--- START ---

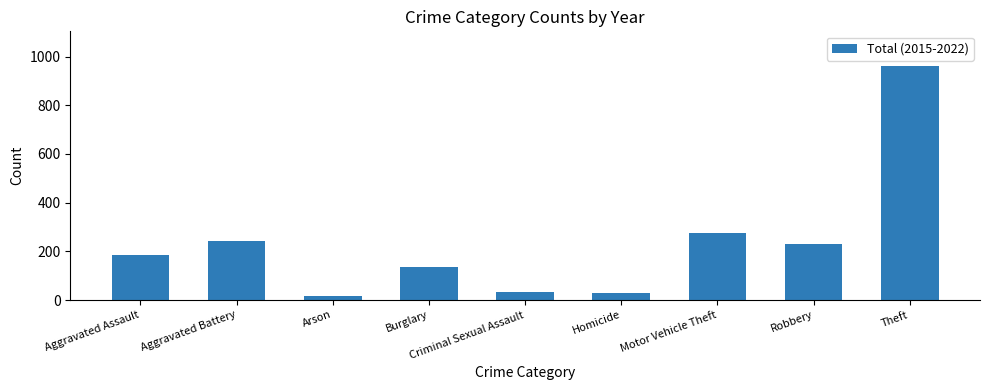

What is the change in value from Aggravated Assault to Arson?

-168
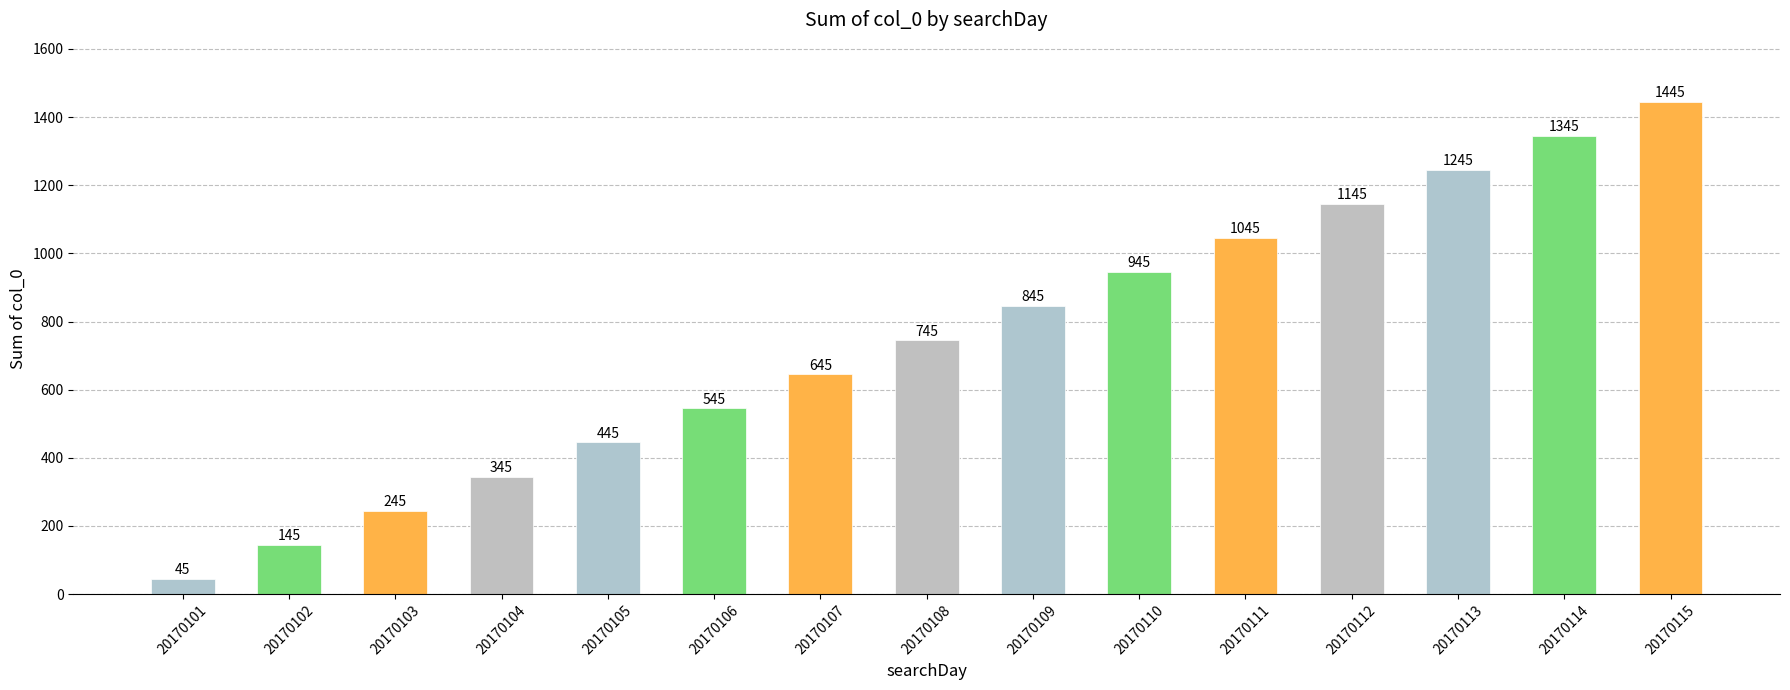

Between 20170113 and 20170105, which is larger?

20170113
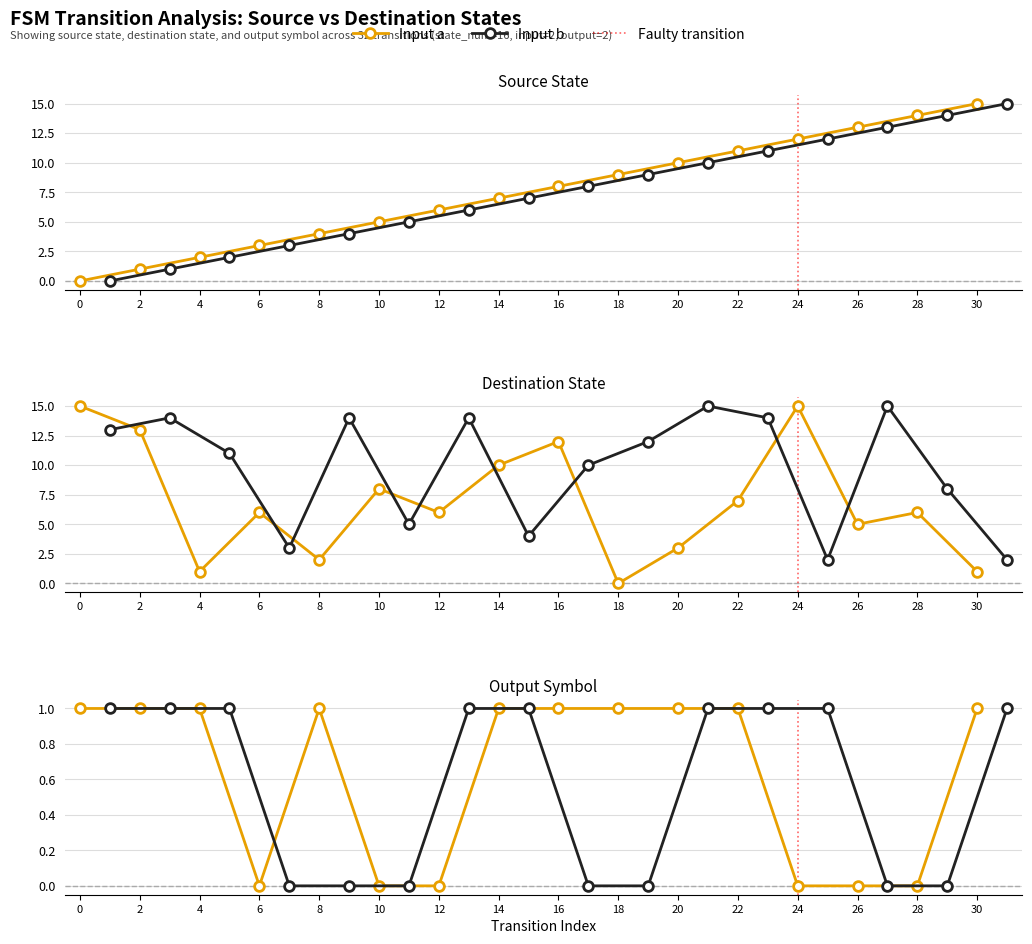

True or false: output_symbol has a value of 1 at 26.

False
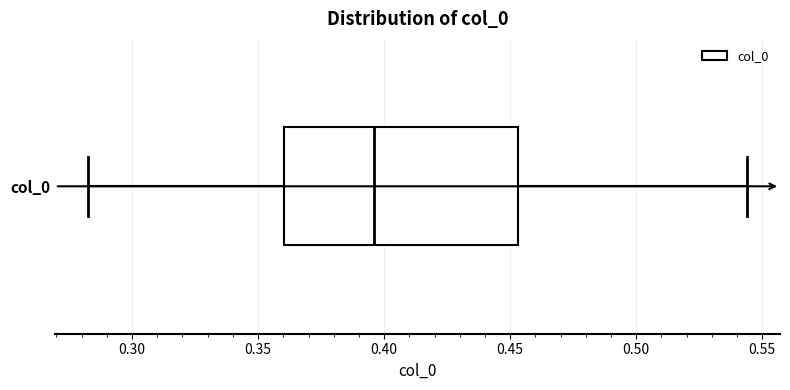

Read this box plot against the x-axis: the position of the median line, the range covered by the box, and the ends of both whiskers. The values are not printed on the chart, so give them approximately, as read against the axis.

median 0.395, box 0.360 to 0.455, whiskers 0.280 to 0.545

--- END ---

▸ Work to complete: Can you format the lines above as a numbered list, dropping the blank lines and leaving out the pictures?

▸ Answer section:
1. What is the change in value from Aggravated Assault to Arson?
2. -168
3. Between 20170113 and 20170105, which is larger?
4. 20170113
5. True or false: output_symbol has a value of 1 at 26.
6. False
7. Read this box plot against the x-axis: the position of the median line, the range covered by the box, and the ends of both whiskers. The values are not printed on the chart, so give them approximately, as read against the axis.
8. median 0.395, box 0.360 to 0.455, whiskers 0.280 to 0.545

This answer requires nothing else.